Virginia Lawyers Weekly//February 25, 2011
Editor’s Note: As Black History month draws to a close, we provide a feature, on Giles B. Jackson, the first African-American to argue before the Virginia Supreme Court of Appeals (now the Supreme Court of Virginia).
For Giles B. Jackson, a man born into slavery in 1853, the future did not seem to hold much promise. Like most African-Americans of that time, Jackson seemed fated for a life of servitude. But the Civil War soon brought an end to that notion. Overcoming the odds laid against him, Jackson ultimately became an attorney, entrepreneur, real estate developer, newspaper publisher and civil rights activist.
Jackson was born on a farm in Goochland County. When the Civil War broke out he served as a body servant to his owner, a Confederate cavalry colonel, Charles G. Dickerson. He also attended the horses and uniforms of Gen. Robert E. Lee. He was captured in Caroline County and went before General U.S. Grant, who released him back to Dickerson.
Upon his emancipation after the war, Jackson relocated to Richmond, where he worked for the prominent Stewart family at Brook Hill Plantation.

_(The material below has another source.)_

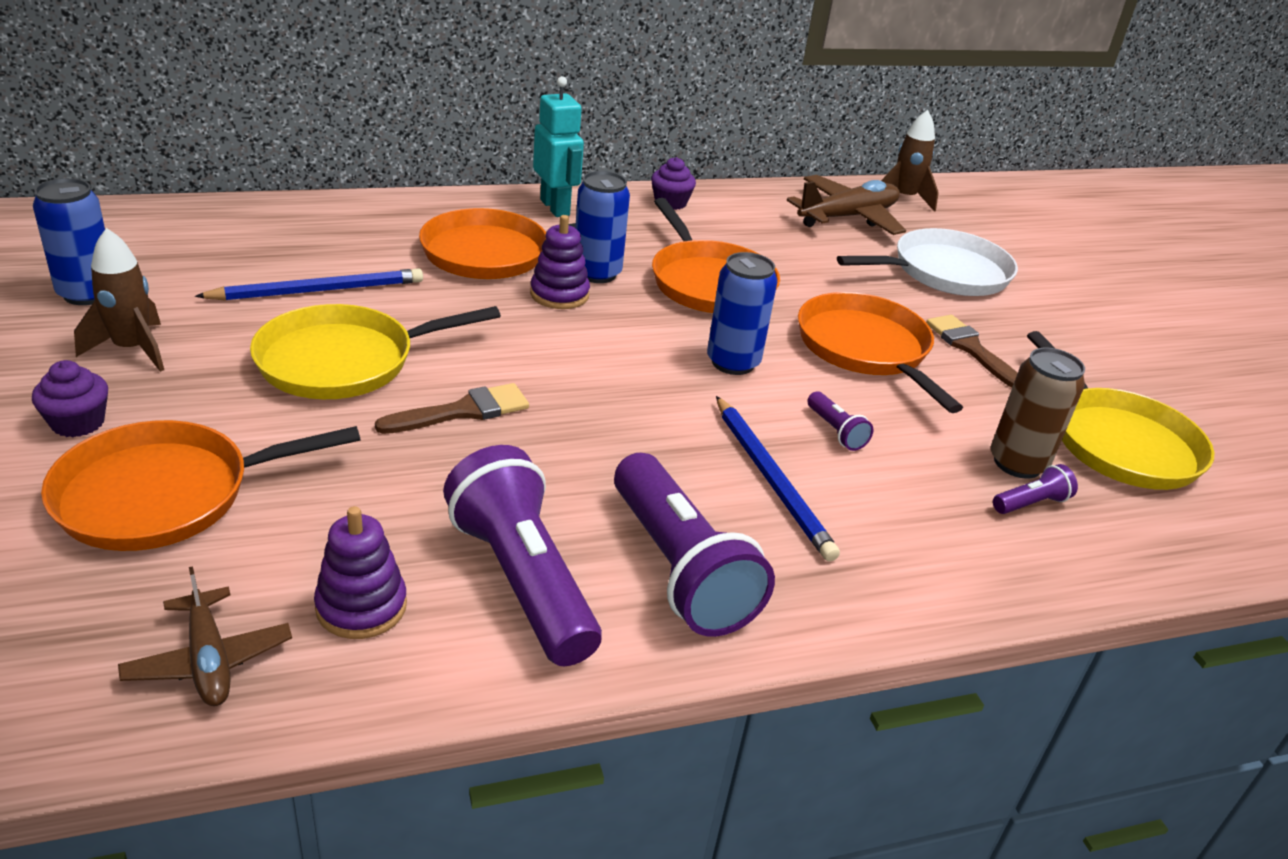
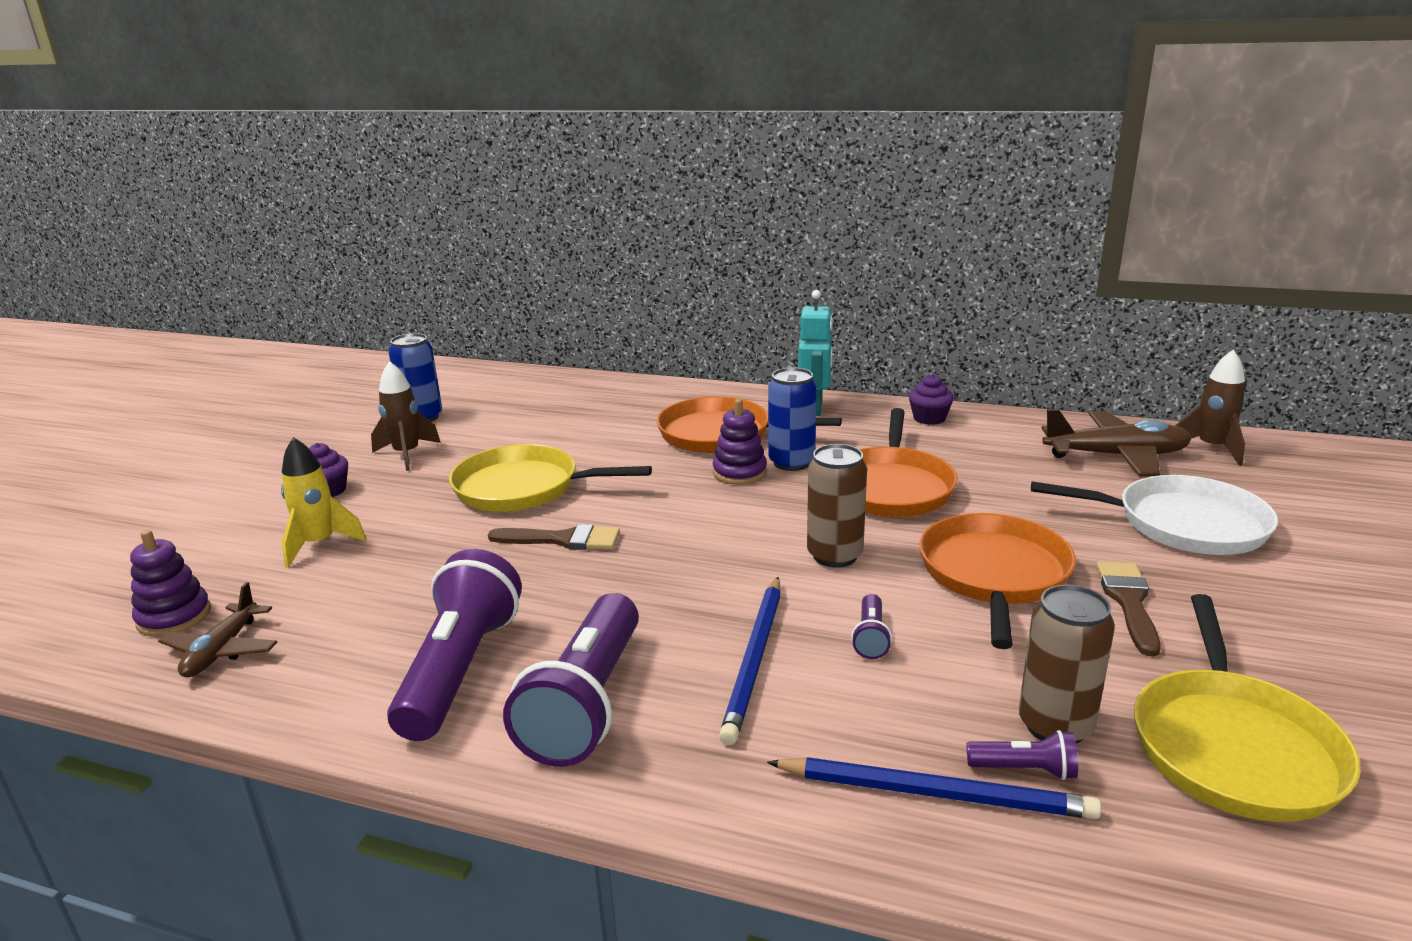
camera: 40 degrees right, 10 degrees down
(164, 495) = (319, 544): orange pan -> yellow rocket
(318, 290) = (562, 439): blue pencil -> blue pencil (935, 793)
(361, 606) = (340, 649): purple stacking toy -> purple stacking toy (174, 617)
(733, 362) = (834, 555): blue can -> brown can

There he met his wife, Sarah Ellen Wallace, and learned to read and write.
Jackson worked many jobs to support his large family, which eventually grew to 14 children. In need of funds, he took a job doing menial work with William H. Beveridge, a Richmond lawyer. In Beveridge’s employ, he began to “read the law,” then a custom in Virginia and under Beveridge’s tutelage began to practice. On Nov. 30, 1887, Jackson became the first African-American attorney to be allowed to practice before the Virginia Supreme Court. Spurred on by Beveridge, Jackson became a successful attorney serving the black community in Richmond.
He became a spokesperson of sorts for this community and was contacted by Booker T. Washington and began to work with him in his efforts to abolish Jim Crow laws in Virginia. Washington selected Jackson as his aide-de-camp in 1900 when Washington organized the Negro Business League in Boston. Jackson served as a vice president during the organization’s first three years.
In 1901 when the General Assembly resolved to commemorate the Tercentennial of Jamestown, Jackson promoted an idea of a separate Negro Exhibit to run concurrent with the Jamestown Exhibition of 1907. The Exhibition was a huge success, drawing the attention of President Theodore Roosevelt, who attended the exhibit and lauded Jackson’s efforts.
Inspired by the successful exhibit, Jackson and D. Webster Davis, a prominent black educator and poet, wrote a book called, “The Industrial History of the Negro Race of the United States,” detailing the 1907 Negro Exhibit efforts and devoting chapters to business, the arts, and inventors. The book was later used as a school text in Virginia, West Virginia and North Carolina.
Jackson devoted much of his life to advancing the African-American community by founding business league chapters, helping to establish fraternal orders, writing articles of incorporation and publishing a newspaper, the “Negro Criterion,” to promote the Negro Exhibit and black business.
During World War I Jackson was appointed chief of the Negro Division of the U.S. Employment Service in Washington, D.C. When his commission ended, he returned to Richmond, where he spent the last years of his life dedicated to lobbying Congress to create a Negro Industrial Commission. He requested support from governors, religious and political organizations, senators and representatives urging them to endorse his bill that would improve interracial labor troubles and promote better working conditions for blacks. Although his bill was unsuccessful, his efforts were not in vain.
Well-respected in both the black and white community, Jackson, according to his biographers, personally knew or met every president from Grant to Coolidge. President McKinley made him an honorary colonel so he could command a regiment of black cavalry at the McKinley inauguration and Roosevelt, his successor, renewed the commission.